__JOB ITEM__
Write out every line of the data below verbatim, changing nothing.

>>>>>

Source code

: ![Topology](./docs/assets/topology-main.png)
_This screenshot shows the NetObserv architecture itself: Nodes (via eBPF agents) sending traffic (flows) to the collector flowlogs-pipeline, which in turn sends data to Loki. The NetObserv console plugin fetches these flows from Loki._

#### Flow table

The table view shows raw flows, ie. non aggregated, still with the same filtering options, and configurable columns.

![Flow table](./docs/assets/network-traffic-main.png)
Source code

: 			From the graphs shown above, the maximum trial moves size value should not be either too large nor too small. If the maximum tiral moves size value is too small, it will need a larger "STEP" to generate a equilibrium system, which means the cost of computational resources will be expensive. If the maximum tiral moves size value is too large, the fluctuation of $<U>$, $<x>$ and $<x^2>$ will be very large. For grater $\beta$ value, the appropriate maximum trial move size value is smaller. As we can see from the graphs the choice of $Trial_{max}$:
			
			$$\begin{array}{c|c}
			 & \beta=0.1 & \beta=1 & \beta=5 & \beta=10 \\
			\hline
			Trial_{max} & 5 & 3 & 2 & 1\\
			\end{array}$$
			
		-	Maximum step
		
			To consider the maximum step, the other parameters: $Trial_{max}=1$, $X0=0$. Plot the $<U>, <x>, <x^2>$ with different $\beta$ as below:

<<<<<

__RESPONSE AREA__
Source code

: ![Topology](./docs/assets/topology-main.png)
_This screenshot shows the NetObserv architecture itself: Nodes (via eBPF agents) sending traffic (flows) to the collector flowlogs-pipeline, which in turn sends data to Loki. The NetObserv console plugin fetches these flows from Loki._

#### Flow table

The table view shows raw flows, ie. non aggregated, still with the same filtering options, and configurable columns.

![Flow table](./docs/assets/network-traffic-main.png)
Source code

: 			From the graphs shown above, the maximum trial moves size value should not be either too large nor too small. If the maximum tiral moves size value is too small, it will need a larger "STEP" to generate a equilibrium system, which means the cost of computational resources will be expensive. If the maximum tiral moves size value is too large, the fluctuation of $<U>$, $<x>$ and $<x^2>$ will be very large. For grater $\beta$ value, the appropriate maximum trial move size value is smaller. As we can see from the graphs the choice of $Trial_{max}$:
			
			$$\begin{array}{c|c}
			 & \beta=0.1 & \beta=1 & \beta=5 & \beta=10 \\
			\hline
			Trial_{max} & 5 & 3 & 2 & 1\\
			\end{array}$$
			
		-	Maximum step
		
			To consider the maximum step, the other parameters: $Trial_{max}=1$, $X0=0$. Plot the $<U>, <x>, <x^2>$ with different $\beta$ as below:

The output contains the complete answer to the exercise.